• ЗАДАНИЯ:
- 1) Обновите фрагмент отрывка об оценке донесений, начиная со слов «Письма русского Бьюлик» и заканчивая словами «было недостаточно известно.»: замените «единодушной» на «единогласной».
- 2) Ответьте по отрывку об оценке донесений:
(a) Как отрывок объясняет, что такое «слепая» оценка информации?
(b) Как зовут офицера, чьи слова приведены в отрывке?
(c) Какими названы подробности о Советском Союзе?
- 3) Напишите продолжение отрывка об оценке донесений, начав сразу после его последнего предложения.

• ИСХОДНЫЙ ТЕКСТ:

---------------

Письма русского Бьюлик никому не передал, но, изучив изложение разговора со студентами, решился на «слепую» оценку информации — то есть изучение лишь фактов, без указания того, откуда они взялись, когда и кто их предоставил. Когда эксперты в отделе Советского Союза прочитали донесение об У-2 и RB-47, реакция была единодушной: эти донесения подлинны и содержат важную информацию.

— Все это не просто так. За этим многое стоит, — сказал Чарльз Белинг, один из офицеров, изучивших донесения об У-2 и RB-47. — Похоже, этот сукин сын — настоящий{14}.

Подробности о Советском Союзе были точными и унизительными, тем не менее они впервые реалистично могли объяснить события, о которых в ЦРУ было недостаточно известно.

---------------

• Сохранённые записи:
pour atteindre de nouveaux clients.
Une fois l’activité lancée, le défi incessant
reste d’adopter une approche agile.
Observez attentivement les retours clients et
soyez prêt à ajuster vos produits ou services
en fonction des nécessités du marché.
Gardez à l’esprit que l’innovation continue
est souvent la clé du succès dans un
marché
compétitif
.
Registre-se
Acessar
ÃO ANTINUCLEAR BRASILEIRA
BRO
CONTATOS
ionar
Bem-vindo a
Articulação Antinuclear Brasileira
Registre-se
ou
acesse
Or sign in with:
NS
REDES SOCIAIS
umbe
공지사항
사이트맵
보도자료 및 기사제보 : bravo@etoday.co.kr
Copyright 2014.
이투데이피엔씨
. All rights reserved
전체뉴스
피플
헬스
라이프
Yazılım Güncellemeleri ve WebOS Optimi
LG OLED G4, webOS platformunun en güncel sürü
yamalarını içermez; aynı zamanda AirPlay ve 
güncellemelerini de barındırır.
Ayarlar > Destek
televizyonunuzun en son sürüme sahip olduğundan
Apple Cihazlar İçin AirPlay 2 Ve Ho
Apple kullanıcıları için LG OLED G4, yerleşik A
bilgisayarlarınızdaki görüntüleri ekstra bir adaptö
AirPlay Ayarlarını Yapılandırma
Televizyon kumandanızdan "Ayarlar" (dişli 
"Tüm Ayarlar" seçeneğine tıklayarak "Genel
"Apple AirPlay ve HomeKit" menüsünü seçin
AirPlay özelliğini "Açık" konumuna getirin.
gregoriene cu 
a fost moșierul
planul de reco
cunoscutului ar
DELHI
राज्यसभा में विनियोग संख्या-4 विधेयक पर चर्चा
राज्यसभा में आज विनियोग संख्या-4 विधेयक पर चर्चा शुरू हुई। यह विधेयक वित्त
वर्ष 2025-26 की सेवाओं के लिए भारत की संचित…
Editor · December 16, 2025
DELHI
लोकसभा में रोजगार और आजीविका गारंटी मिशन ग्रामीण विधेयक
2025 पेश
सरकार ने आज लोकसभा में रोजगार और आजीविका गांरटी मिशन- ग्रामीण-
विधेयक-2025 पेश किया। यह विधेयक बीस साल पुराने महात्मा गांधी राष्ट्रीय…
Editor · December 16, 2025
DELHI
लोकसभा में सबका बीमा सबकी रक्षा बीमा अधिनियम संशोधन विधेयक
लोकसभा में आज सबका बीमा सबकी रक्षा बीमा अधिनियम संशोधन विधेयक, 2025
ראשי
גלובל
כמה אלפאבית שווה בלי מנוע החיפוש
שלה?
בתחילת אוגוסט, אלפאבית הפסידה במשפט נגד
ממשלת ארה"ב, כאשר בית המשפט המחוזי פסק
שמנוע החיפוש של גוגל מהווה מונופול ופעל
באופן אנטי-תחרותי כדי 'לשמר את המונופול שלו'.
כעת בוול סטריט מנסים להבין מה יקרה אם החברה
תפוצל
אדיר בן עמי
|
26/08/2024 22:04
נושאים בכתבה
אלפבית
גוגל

---------------

• ОТВЕТЫ К ЗАДАНИЯМ:
- 1)
Письма русского Бьюлик никому не передал, но, изучив изложение разговора со студентами, решился на «слепую» оценку информации — то есть изучение лишь фактов, без указания того, откуда они взялись, когда и кто их предоставил. Когда эксперты в отделе Советского Союза прочитали донесение об У-2 и RB-47, реакция была единогласной: эти донесения подлинны и содержат важную информацию.

— Все это не просто так. За этим многое стоит, — сказал Чарльз Белинг, один из офицеров, изучивших донесения об У-2 и RB-47. — Похоже, этот сукин сын — настоящий{14}.

Подробности о Советском Союзе были точными и унизительными, тем не менее они впервые реалистично могли объяснить события, о которых в ЦРУ было недостаточно известно.

- 2)
(a) Это изучение лишь фактов без указания того, откуда они взялись, когда и кто их предоставил.
(b) Чарльз Белинг.
(c) Точными и унизительными.

- 3)
Прежде, чем прочитать письма, Бьюлик изучил материалы в конверте. Там лежала фотография советского полковника с американским армейским полковником, но у советского полковника была вырезана голова. Это был довольно необычный способ показать, не раскрывая заранее имени и лица, что офицер внушает доверие. Если написавший письмо был на самом деле разочарован в коммунистической системе и хотел работать на Соединенные Штаты, то такой полковник со связями в высших сферах Москвы был бы просто кладом. Значение Бьюлика и его отделения несомненно бы возросло.

Бьюлик прочел письмо, напечатанное на машинке с русским шрифтом, и поразился тому, как автор сумел связать свое желание работать на США с обещанием поставлять информацию. В письме обещалась передача еще более важной развединформации от источника со сверхсекретным допуском. Бьюлик знал о попытках КГБ подбросить якобы достоверную информацию, которая после проверки оказывалась ложной, или, как называли ее в Управлении, «туфтой»[4]. Факты о том, как У-2 и RB-47 были уничтожены советскими ракетами и самолетом, являлись, как полагали в ЦРУ, слишком засекреченными, чтобы их представили в качестве «туфты» для установления связей советского агента с ЦРУ.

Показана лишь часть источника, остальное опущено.